One morning this week, I found my creative energy restored by the magic of rest after taking a new turn.
While walking around a lake, I was drawn to a small dirt path I'd seen many times but never taken. The trail turned into a logging road, then started to take me up in elevation; as it did, I could see a mile ahead and felt the promise of a view. When I arrived at the crest of the road, I found myself on a kind of mantle looking out into a vista.
I was stuck for some time in a kind of wonder gaze. Forgetting everything, I let my mind go into the horizon.
From that vantage, I saw far off above an open plane, which dipped down and turned into a dense evergreen forest, then went on till it became the mountains some 50 miles out. On my left was a rising hill that hid all but the peaks of four mountains standing at 9,000 and 10,000 feet. This created the long vista in front of me. The woods below looked like a river bed, filled with a stream of fog and fire smoke, which slowly lifted as the morning wind and sun called it up.
Resting in this new view, I felt life pour back in.

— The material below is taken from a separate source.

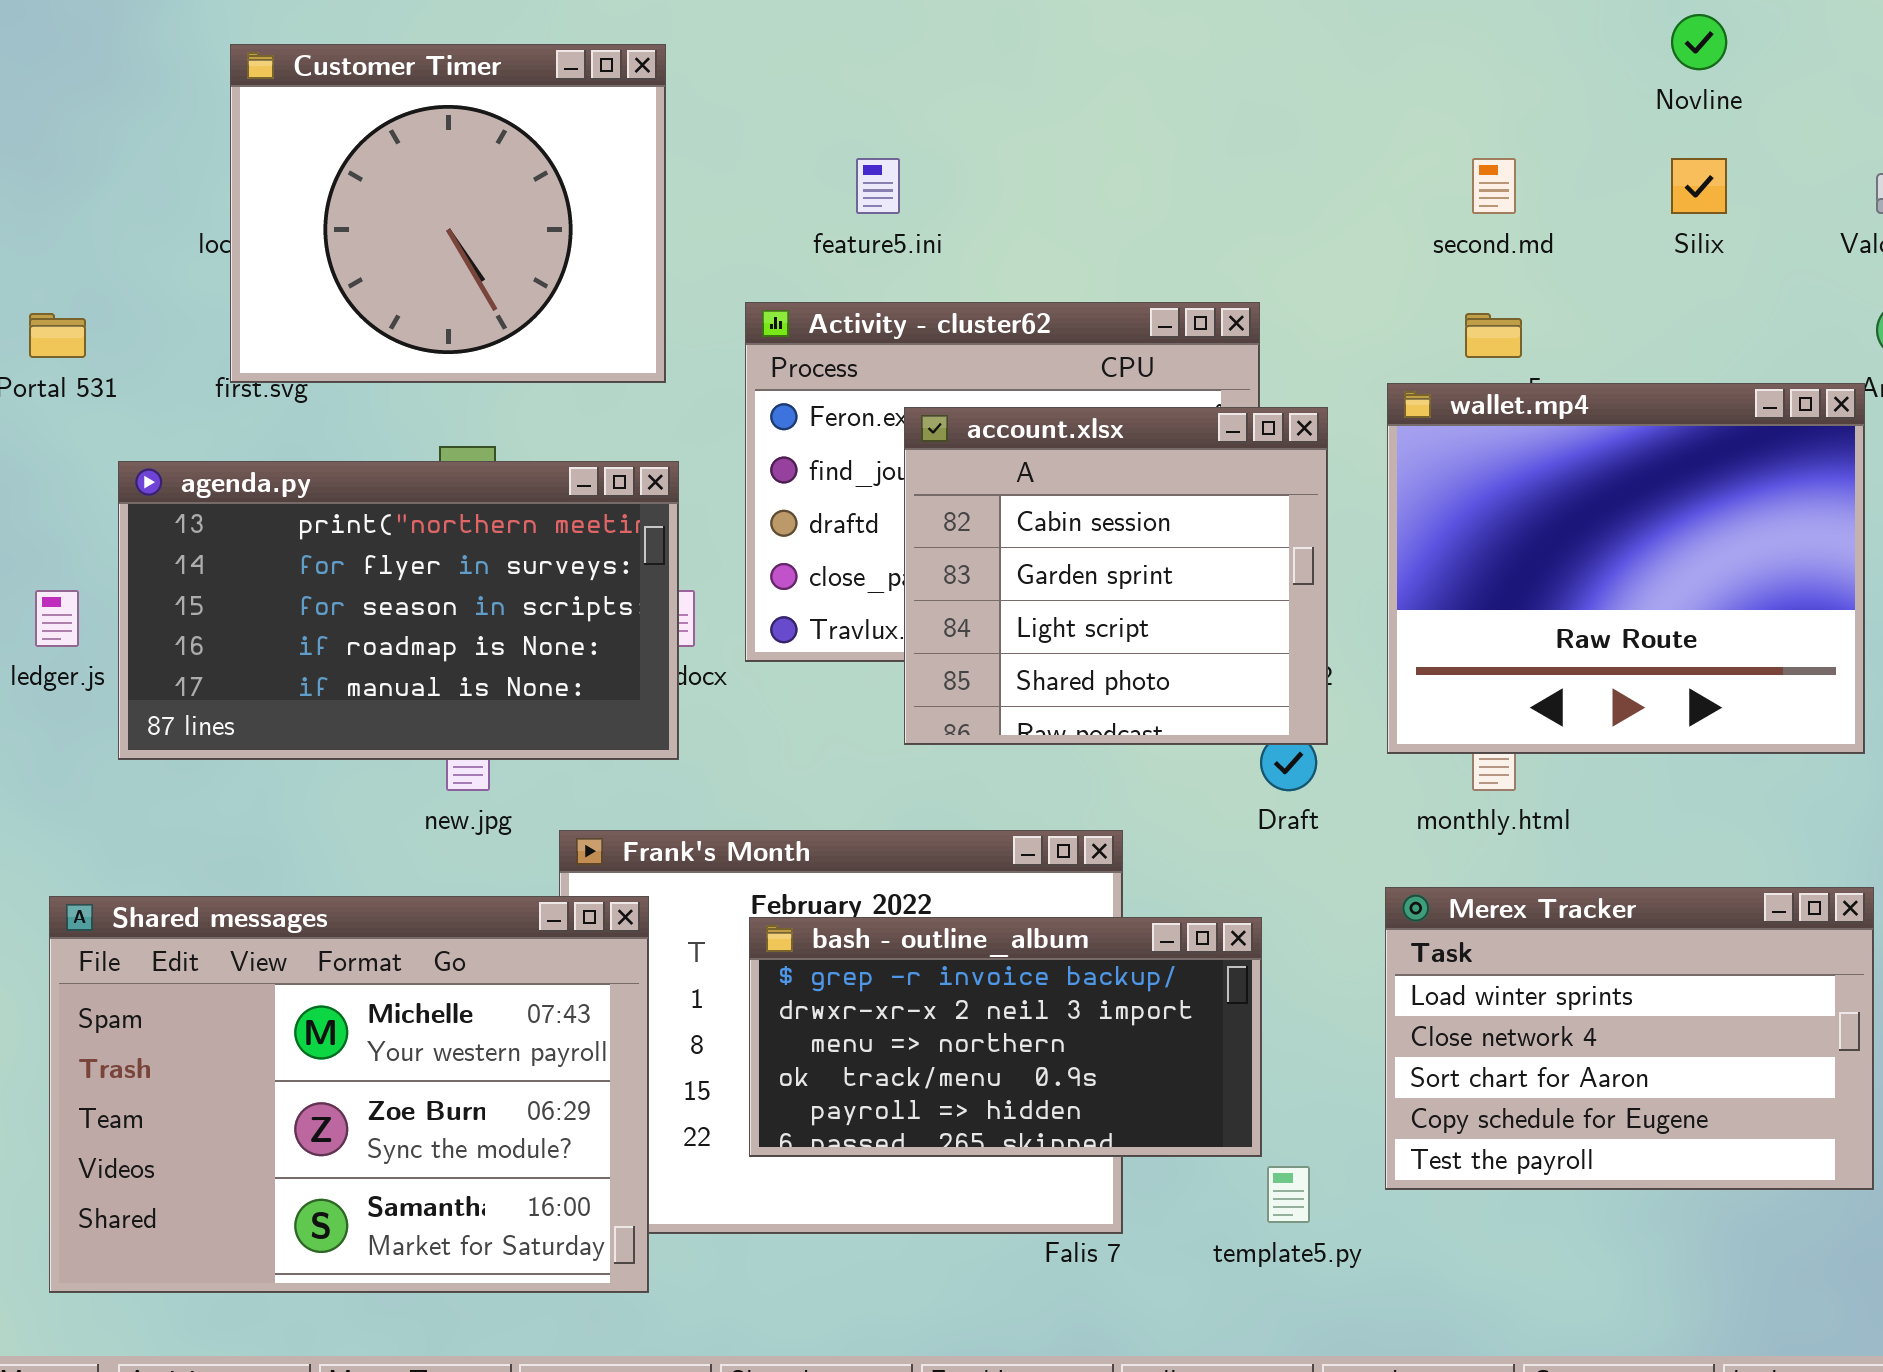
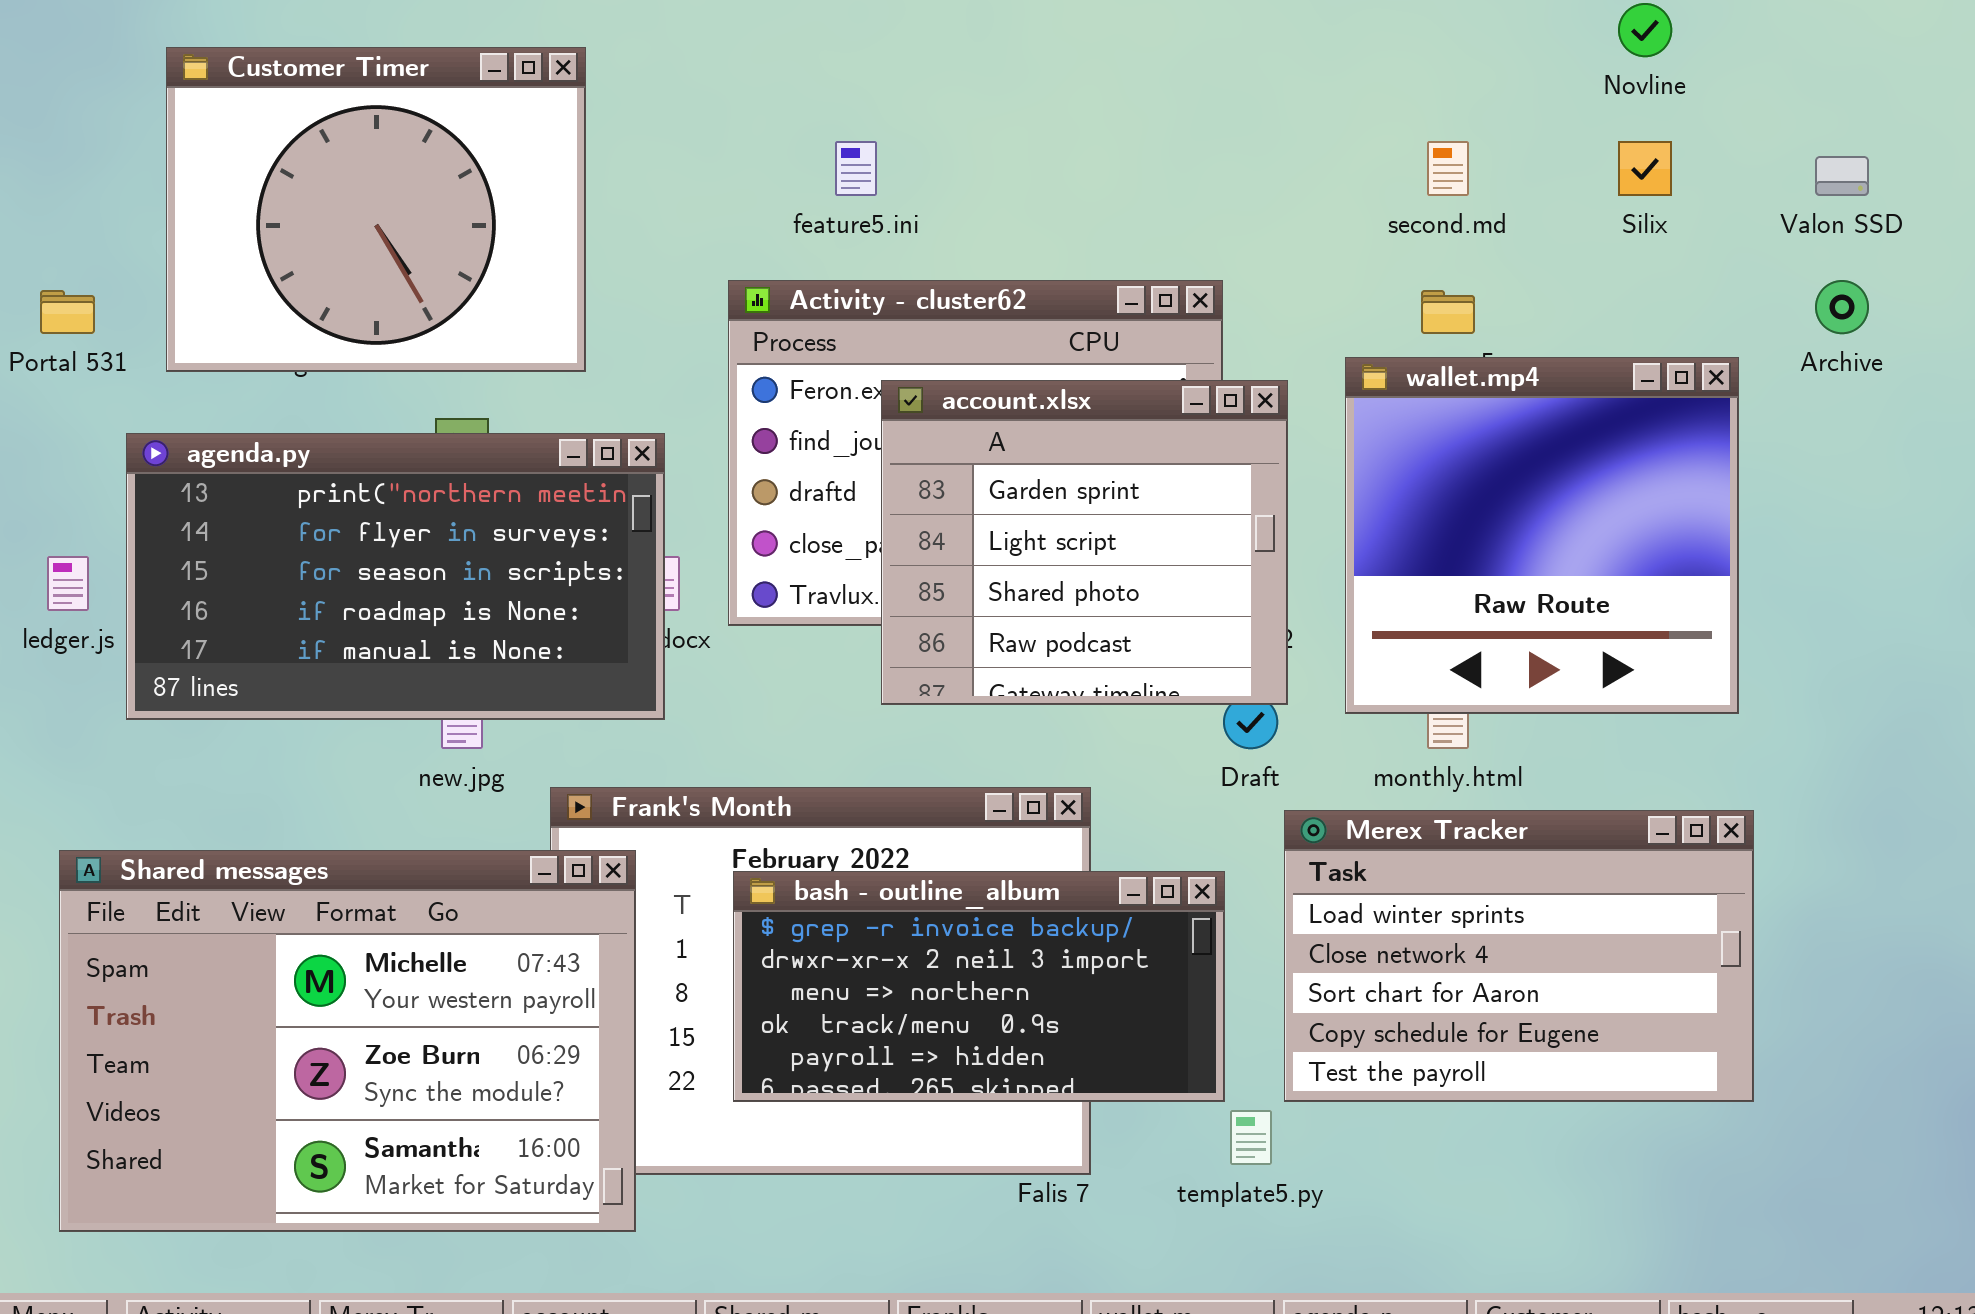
Customer Timer: [230,44,666,383] -> [166,47,586,372], moved
wallet.mp4: [1387,383,1865,754] -> [1345,357,1739,714], resized
account.xlsx: [904,407,1328,745] -> [881,380,1288,705], scrolled down 1 row
Merex Tracker: [1385,887,1874,1190] -> [1284,810,1754,1102], moved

But to find that rest, it took a 50-minute walk, unsure I'd find anything, and saying no to the world that tugs at my sleeve - asking me to start work early because maybe I'll get more done - the little lie of "do more" constantly whispering in my ear.
I tried to put some of the creativity of the place in my pocket, then turned and put the mountains to my back and returned to the logging road.
Creativity requires oscillating between the consistent focused doing and the open space for the wandering mind. Often, my default is to "do more", but lately I've found success when I fight for rest.